### Stored data entries:
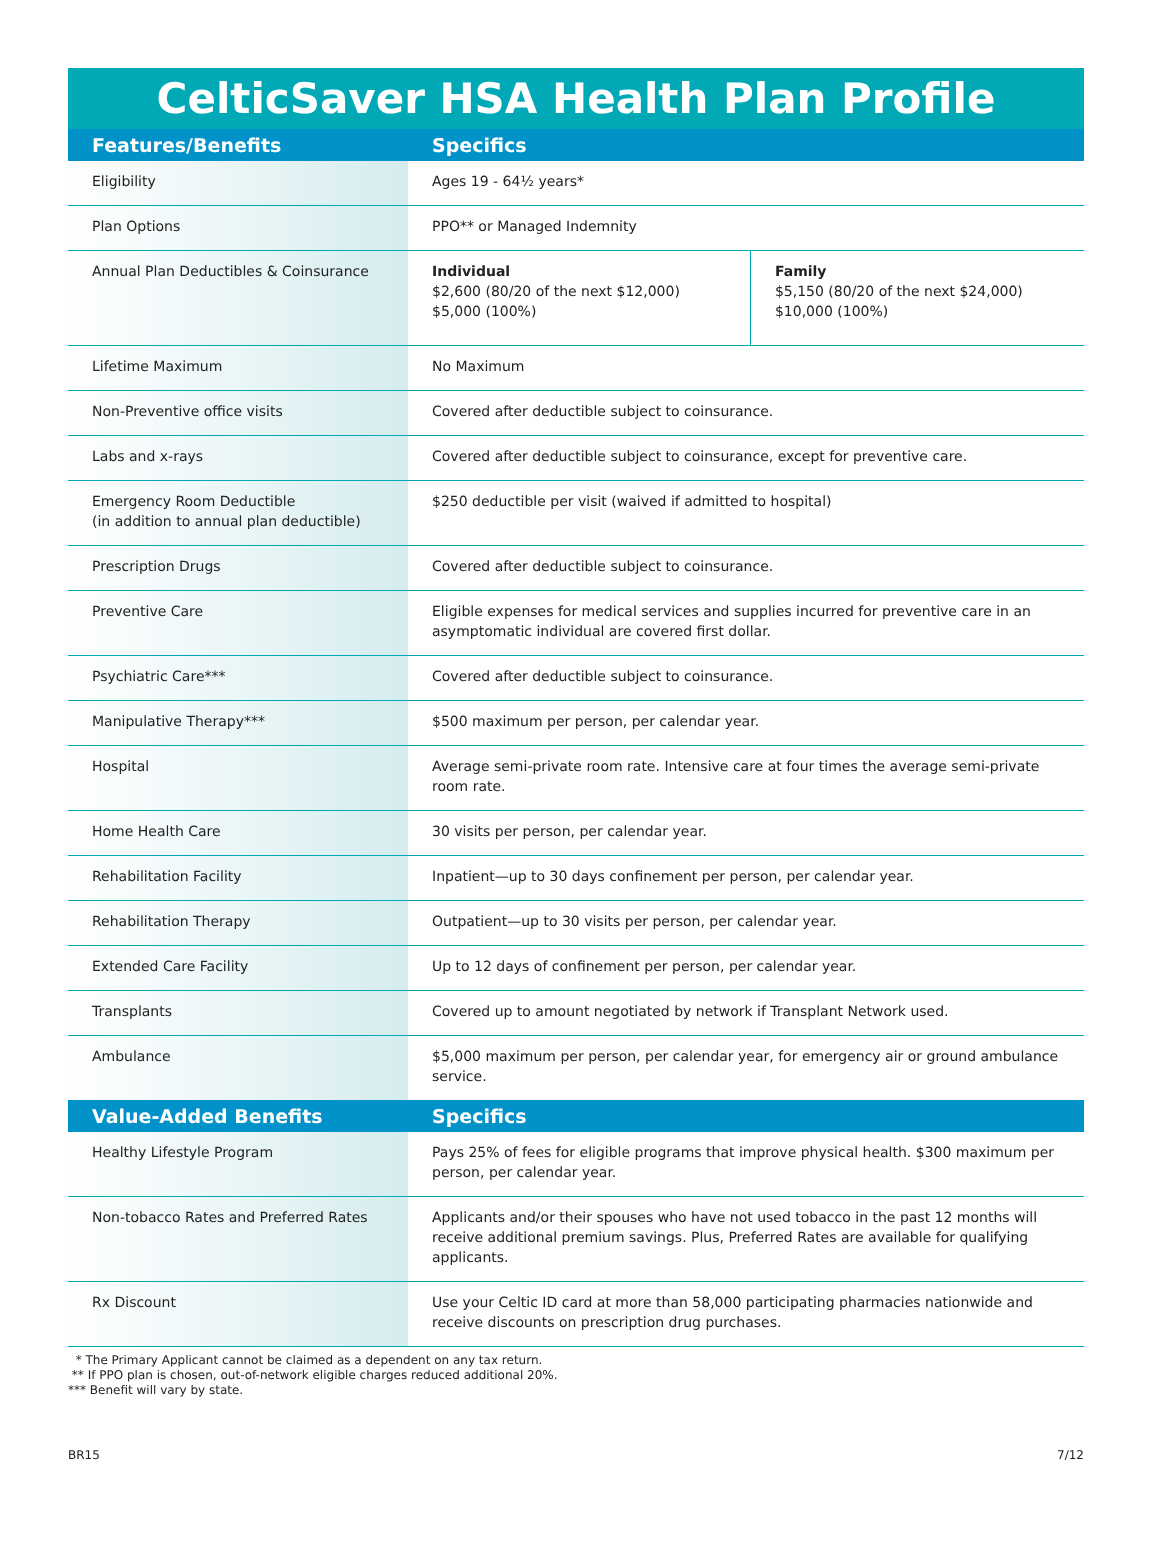CelticSaver HSA Health Plan Profile
| Features/Benefits | Specifics | |
| --- | --- | --- |
| Eligibility | Ages 19 - 64½ years* | |
| Plan Options | PPO** or Managed Indemnity | |
| Annual Plan Deductibles & Coinsurance | Individual $2,600 (80/20 of the next $12,000) $5,000 (100%) | Family $5,150 (80/20 of the next $24,000) $10,000 (100%) |
| Lifetime Maximum | No Maximum | |
| Non-Preventive office visits | Covered after deductible subject to coinsurance. | |
| Labs and x-rays | Covered after deductible subject to coinsurance, except for preventive care. | |
| Emergency Room Deductible (in addition to annual plan deductible) | $250 deductible per visit (waived if admitted to hospital) | |
| Prescription Drugs | Covered after deductible subject to coinsurance. | |
| Preventive Care | Eligible expenses for medical services and supplies incurred for preventive care in an asymptomatic individual are covered first dollar. | |
| Psychiatric Care*** | Covered after deductible subject to coinsurance. | |
| Manipulative Therapy*** | $500 maximum per person, per calendar year. | |
| Hospital | Average semi-private room rate. Intensive care at four times the average semi-private room rate. | |
| Home Health Care | 30 visits per person, per calendar year. | |
| Rehabilitation Facility | Inpatient—up to 30 days confinement per person, per calendar year. | |
| Rehabilitation Therapy | Outpatient—up to 30 visits per person, per calendar year. | |
| Extended Care Facility | Up to 12 days of confinement per person, per calendar year. | |
| Transplants | Covered up to amount negotiated by network if Transplant Network used. | |
| Ambulance | $5,000 maximum per person, per calendar year, for emergency air or ground ambulance service. | |
| Value-Added Benefits | Specifics | |
| Healthy Lifestyle Program | Pays 25% of fees for eligible programs that improve physical health. $300 maximum per person, per calendar year. | |
| Non-tobacco Rates and Preferred Rates | Applicants and/or their spouses who have not used tobacco in the past 12 months will receive additional premium savings. Plus, Preferred Rates are available for qualifying applicants. | |
| Rx Discount | Use your Celtic ID card at more than 58,000 participating pharmacies nationwide and receive discounts on prescription drug purchases. | |
* The Primary Applicant cannot be claimed as a dependent on any tax return.
** If PPO plan is chosen, out-of-network eligible charges reduced additional 20%.
*** Benefit will vary by state.
BR15 7/12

### What the exercise asks:
Within the lines above, find those holding the word "confinement" and copy them.

### Final answer:
| Rehabilitation Facility | Inpatient—up to 30 days confinement per person, per calendar year. | |
| Extended Care Facility | Up to 12 days of confinement per person, per calendar year. | |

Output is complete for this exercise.